> **EXERCISE REQUIREMENTS**: Copy every line of the entries that includes the word "SAND".

[Revision comparison data]
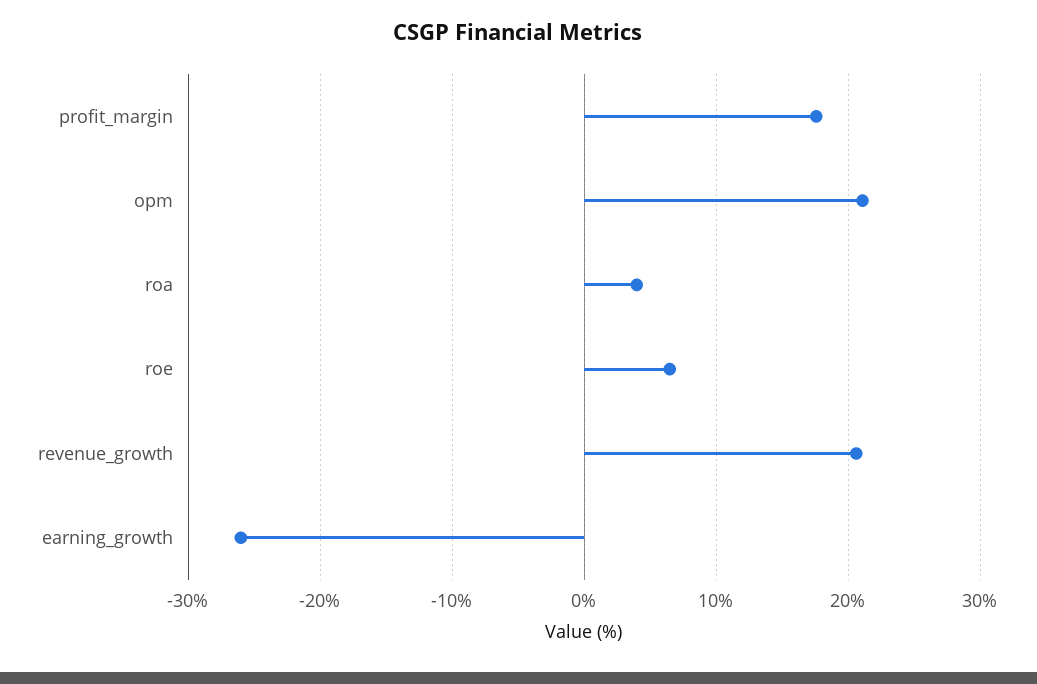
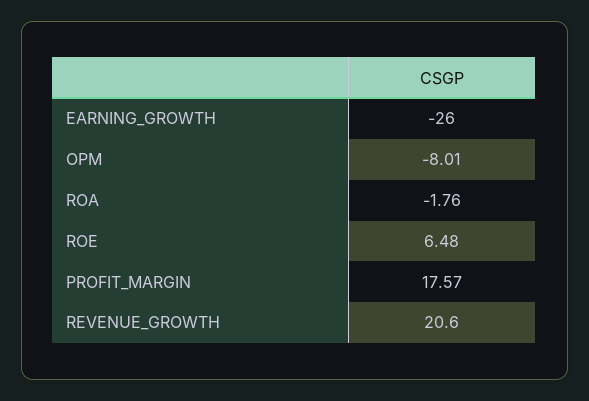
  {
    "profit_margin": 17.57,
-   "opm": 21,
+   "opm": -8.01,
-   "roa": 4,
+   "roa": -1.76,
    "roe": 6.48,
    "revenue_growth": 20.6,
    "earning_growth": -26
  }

...

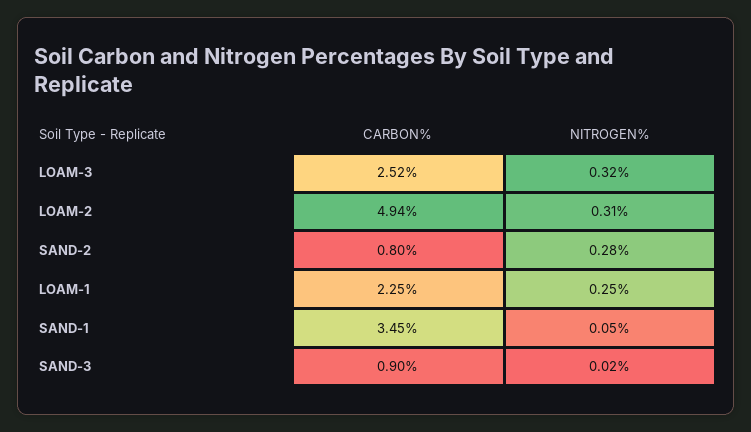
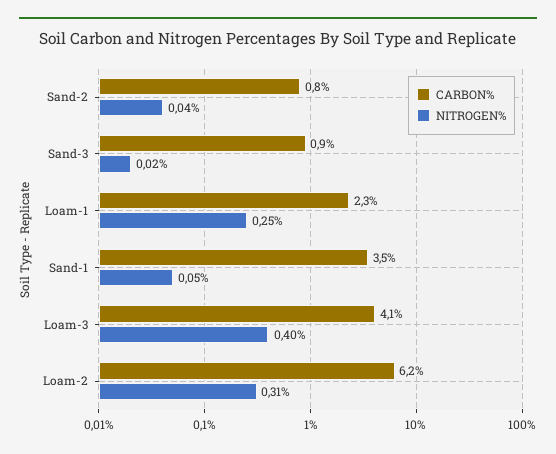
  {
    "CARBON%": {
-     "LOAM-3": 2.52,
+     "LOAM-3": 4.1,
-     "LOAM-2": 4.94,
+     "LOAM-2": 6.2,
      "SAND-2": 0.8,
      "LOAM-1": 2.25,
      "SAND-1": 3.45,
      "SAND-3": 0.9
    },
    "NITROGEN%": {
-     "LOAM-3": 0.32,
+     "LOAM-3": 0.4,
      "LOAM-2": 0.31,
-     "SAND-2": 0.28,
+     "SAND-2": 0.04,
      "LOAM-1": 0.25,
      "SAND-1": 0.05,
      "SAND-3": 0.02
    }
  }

---

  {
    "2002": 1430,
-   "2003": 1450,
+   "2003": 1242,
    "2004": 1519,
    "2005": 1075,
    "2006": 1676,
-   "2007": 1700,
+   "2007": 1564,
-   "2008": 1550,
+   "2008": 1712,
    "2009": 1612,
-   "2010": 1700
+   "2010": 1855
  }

> **SOLUTION TO THE PROBLEM**:
      "SAND-2": 0.8,
      "SAND-1": 3.45,
      "SAND-3": 0.9
-     "SAND-2": 0.28,
+     "SAND-2": 0.04,
      "SAND-1": 0.05,
      "SAND-3": 0.02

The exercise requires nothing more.